— To do —
Of all the lines in the entries below, give again exactly those starting at the line containing "Terremoto campi flegrei, dieci feriti. Nuova" and ending at the line containing "Notizie più lette", both ends included, and no others.

[Stored data]

=======

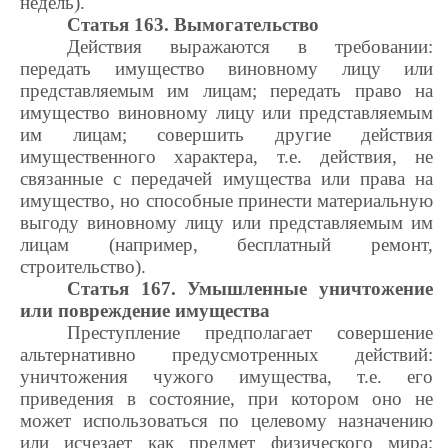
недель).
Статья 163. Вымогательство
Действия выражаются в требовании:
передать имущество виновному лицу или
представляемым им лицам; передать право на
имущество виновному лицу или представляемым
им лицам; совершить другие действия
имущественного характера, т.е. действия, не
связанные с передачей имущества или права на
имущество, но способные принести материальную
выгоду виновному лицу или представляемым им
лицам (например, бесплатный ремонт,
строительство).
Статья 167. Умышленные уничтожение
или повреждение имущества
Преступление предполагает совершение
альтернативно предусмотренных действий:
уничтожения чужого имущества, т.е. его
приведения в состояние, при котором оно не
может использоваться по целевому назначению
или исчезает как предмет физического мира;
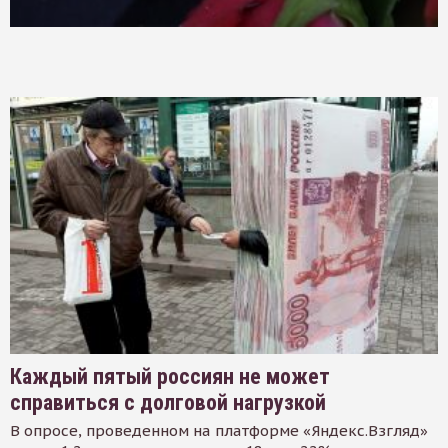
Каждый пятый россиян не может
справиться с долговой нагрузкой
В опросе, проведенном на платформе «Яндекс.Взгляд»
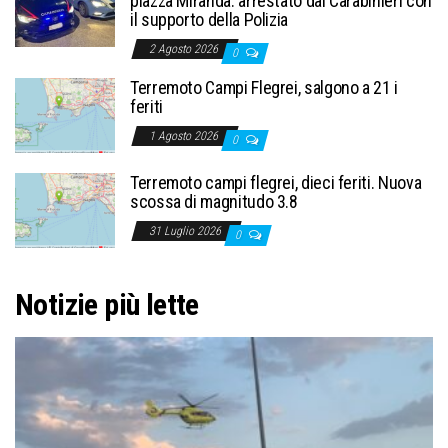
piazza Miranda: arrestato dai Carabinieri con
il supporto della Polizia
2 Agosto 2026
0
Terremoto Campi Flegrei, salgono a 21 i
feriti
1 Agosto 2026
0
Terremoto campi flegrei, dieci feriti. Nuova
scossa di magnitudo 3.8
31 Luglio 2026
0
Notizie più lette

=======

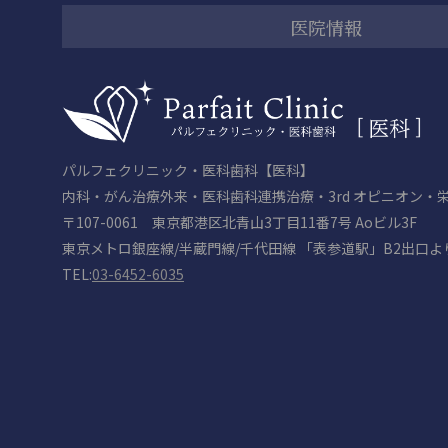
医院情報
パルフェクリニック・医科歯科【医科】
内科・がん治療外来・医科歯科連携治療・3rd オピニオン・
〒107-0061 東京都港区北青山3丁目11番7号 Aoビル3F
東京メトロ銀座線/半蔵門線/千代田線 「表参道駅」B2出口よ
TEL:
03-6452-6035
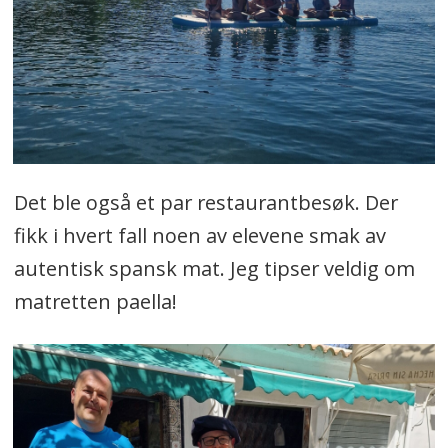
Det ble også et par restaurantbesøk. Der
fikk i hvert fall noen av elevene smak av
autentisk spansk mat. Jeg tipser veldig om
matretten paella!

=======

— Answer box —
Terremoto campi flegrei, dieci feriti. Nuova
scossa di magnitudo 3.8
31 Luglio 2026
0
Notizie più lette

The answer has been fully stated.